The tour brochure notes that when the Arthurs acquired the house, “it was in very poor condition.” Try no indoor plumbing (ever), a crumbling kitchen, circa-1940s electrical service, four deteriorating fireplaces that heated the house, and the matter of four tons of trash left in the house by the last tenants. It took four years for the Arthurs to complete the renovation.
But by 1999, it had been transformed, and in 2006, Suzanne Smith, a friend and former co-chair of the Anne Arundel County tour, invited the Arthurs to be part of the following year’s tour. “Lucy just looked at me at first and said, ‘Oh, my,’” Smith says with a laugh. “I told her that they’d have a lot of fun, and they have. Their house is perfect for the tour. It’s a gorgeous home and a great spot, and there’s
a lot of parking.”
When Lucy greets me at the front door a little before 9 a.m., the house is impeccably clean. No one’s running a vacuum, frantically cleaning windows, or quickly tidying up. The only hint I have that the Arthurs might be expecting hoards of company is the load of recently used white towels in Lucy’s arms. (Fresh towels have been carefully rolled and placed in baskets in the bathrooms.)
“I’m pretty together today,” she laughs. “I have some quick dusting to do, and I need to put out the flowers, but other than checking the corners for cobwebs, we’re ready.” She admits that the house is the cleanest that it’s ever been. (For the record, no professional cleaning crew has swept in the day before. The Arthurs do all their own cleaning inside and out, handle all lawn care duties, and maintain the formal cutting garden near the kitchen.) With most of the surfaces in the house being wood, Don quips that “dusting is not a casual thing for us.” Vacuuming, polishing some brass (“We have patina, not shine,” Lucy explains), and dead-heading irises in the garden beside the house are the extent of any last-minute chores. Lucy’s cousin Mariann Shepherd, who is on hand to help during the day, assures me that the state of cleanliness is not just for tour day.
“It looks like this all the time,” she says. “Nothing is out of place, but
it’s a very comfortable home.”
I walk with Lucy to the laundry room, where she deposits the towels and offers me coffee and muffins. This nook is “command central” for the fifteen or so family and friends who have volunteered as room guides, ticket takers, and parking attendants. The guides are equipped with a cheat-sheet that Don and Lucy put together to help them point out significant facts about the house, its furnishings
and restoration. It’s a charming list, complete with amusing typos. The kitchen section lists a “wooden bowel [sic] and dough bowel [sic].” “My mother-in-law caught that one,” Don deadpans.
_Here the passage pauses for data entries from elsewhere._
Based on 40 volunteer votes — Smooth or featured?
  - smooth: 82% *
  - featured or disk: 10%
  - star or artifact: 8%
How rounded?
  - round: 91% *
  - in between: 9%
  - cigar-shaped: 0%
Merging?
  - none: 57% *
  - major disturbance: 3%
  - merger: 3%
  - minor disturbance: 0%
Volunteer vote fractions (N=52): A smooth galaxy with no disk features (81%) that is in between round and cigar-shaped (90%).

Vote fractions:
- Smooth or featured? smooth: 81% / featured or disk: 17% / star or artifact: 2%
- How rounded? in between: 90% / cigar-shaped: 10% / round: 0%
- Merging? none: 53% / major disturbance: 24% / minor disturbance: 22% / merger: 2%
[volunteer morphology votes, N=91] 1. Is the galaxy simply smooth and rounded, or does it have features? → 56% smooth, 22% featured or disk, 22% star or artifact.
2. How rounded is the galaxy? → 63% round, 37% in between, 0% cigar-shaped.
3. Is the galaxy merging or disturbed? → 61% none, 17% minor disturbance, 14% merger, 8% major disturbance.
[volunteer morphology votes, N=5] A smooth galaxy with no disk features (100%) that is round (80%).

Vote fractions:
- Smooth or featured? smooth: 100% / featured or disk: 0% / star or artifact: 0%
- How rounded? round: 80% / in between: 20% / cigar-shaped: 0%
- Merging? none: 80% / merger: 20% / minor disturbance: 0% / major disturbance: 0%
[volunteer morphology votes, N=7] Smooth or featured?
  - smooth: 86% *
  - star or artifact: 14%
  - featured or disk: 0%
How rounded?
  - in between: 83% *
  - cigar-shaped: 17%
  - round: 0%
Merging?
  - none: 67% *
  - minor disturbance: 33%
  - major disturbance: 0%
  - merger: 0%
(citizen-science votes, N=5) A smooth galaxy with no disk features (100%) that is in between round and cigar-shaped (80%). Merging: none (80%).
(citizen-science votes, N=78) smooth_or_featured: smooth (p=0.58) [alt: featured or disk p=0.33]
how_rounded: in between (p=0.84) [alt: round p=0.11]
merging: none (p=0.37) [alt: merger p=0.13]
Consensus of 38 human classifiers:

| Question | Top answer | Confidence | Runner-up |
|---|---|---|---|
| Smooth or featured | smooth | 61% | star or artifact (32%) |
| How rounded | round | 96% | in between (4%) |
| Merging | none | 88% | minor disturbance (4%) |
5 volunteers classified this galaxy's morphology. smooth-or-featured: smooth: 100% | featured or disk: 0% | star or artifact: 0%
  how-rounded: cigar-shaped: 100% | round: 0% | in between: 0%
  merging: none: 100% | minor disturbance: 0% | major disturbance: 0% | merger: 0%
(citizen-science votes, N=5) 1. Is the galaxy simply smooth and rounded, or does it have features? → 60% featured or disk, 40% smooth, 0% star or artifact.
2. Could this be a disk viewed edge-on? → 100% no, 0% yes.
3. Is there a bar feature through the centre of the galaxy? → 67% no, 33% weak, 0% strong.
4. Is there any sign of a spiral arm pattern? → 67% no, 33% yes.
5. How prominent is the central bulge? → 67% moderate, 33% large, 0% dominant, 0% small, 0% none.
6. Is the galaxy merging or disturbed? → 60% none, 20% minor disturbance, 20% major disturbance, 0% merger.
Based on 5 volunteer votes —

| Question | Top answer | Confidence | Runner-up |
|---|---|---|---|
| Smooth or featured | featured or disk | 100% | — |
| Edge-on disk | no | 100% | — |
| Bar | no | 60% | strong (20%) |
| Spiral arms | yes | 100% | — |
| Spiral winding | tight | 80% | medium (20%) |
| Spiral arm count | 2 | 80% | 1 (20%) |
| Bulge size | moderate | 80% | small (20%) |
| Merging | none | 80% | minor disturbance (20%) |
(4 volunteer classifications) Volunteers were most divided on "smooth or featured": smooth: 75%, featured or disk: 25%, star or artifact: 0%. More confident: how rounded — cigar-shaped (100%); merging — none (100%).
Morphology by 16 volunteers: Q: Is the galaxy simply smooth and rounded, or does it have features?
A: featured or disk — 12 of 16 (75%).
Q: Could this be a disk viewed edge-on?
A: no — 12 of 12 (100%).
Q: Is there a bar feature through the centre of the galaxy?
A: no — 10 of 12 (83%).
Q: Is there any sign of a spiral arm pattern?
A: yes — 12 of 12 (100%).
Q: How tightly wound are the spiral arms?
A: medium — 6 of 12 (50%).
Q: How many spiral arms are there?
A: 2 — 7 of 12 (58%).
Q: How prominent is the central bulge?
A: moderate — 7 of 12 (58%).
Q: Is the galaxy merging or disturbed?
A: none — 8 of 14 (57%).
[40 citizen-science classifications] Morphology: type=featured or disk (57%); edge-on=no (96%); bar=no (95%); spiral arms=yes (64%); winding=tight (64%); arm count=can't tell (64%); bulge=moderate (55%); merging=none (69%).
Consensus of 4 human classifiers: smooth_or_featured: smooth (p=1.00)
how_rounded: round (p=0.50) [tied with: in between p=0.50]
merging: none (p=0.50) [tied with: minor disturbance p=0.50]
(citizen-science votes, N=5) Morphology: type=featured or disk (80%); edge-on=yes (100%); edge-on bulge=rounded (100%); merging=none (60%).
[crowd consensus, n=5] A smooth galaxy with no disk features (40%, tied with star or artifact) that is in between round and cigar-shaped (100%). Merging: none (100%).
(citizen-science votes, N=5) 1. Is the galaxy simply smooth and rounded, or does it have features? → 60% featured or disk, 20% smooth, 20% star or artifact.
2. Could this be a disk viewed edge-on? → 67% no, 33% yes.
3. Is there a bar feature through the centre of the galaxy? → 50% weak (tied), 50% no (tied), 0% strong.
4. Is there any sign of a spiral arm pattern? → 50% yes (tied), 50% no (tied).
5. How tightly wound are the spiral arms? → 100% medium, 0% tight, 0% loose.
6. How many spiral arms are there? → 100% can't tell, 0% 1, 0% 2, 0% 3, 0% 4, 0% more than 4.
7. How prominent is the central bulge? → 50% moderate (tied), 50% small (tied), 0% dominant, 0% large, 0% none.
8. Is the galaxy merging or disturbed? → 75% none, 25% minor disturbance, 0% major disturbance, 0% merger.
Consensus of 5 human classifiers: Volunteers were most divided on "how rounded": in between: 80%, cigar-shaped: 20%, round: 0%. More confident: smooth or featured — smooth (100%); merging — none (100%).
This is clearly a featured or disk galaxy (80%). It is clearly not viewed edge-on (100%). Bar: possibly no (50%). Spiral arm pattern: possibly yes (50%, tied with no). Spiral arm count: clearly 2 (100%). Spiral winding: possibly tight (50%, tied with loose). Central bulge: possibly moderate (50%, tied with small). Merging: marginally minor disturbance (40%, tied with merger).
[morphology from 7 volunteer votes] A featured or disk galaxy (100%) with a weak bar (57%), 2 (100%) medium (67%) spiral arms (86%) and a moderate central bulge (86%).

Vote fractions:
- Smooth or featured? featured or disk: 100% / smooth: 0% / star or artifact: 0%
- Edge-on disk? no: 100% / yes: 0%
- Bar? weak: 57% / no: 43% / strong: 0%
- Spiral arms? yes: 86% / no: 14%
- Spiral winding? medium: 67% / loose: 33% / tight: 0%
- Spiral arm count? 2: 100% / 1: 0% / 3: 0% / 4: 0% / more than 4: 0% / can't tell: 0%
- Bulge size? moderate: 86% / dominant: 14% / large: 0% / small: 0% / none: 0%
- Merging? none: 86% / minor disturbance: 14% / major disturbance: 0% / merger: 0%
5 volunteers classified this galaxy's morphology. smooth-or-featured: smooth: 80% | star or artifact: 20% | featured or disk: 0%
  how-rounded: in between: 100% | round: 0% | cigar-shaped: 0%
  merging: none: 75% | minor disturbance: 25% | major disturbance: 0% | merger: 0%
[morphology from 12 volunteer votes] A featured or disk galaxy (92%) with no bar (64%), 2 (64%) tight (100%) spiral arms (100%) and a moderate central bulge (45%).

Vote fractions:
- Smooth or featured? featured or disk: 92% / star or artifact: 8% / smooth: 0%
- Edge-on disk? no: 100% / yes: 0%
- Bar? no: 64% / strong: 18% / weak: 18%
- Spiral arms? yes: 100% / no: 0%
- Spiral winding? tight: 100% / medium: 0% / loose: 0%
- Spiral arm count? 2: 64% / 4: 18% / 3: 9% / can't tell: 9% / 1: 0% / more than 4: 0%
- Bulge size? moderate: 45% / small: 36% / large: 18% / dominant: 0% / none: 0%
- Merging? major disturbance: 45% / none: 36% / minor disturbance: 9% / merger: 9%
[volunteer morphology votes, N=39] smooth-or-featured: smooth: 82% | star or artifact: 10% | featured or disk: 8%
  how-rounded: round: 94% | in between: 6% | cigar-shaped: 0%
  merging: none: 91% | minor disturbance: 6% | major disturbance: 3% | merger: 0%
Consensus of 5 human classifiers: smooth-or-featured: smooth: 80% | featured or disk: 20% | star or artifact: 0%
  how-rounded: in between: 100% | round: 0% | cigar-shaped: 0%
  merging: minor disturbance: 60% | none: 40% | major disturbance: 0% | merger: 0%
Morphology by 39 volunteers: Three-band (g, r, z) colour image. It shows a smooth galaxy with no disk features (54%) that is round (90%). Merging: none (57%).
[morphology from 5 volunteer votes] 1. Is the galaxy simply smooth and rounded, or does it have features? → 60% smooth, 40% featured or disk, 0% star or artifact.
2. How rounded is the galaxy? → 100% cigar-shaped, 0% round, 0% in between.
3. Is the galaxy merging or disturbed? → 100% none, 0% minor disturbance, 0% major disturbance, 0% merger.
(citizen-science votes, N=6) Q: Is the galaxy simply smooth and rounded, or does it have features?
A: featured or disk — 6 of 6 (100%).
While the hosts may be relaxed and easy-going, the plan of how to move 600 or so visitors through the house isn’t. At 10 a.m. exactly, guests begin to arrive by car (there are no tour buses for the pilgrimage). Volunteers direct guests to park along the third-of-a-mile winding lane and to enter via the side porch, where the Arthurs’ daughter, Beth, handles tickets. Then it’s through to the kitchen to begin the self-guided tour. Volunteer guides are stationed in several rooms upstairs and downstairs to answer questions from Don’s sheet and to help keep the flow of traffic moving.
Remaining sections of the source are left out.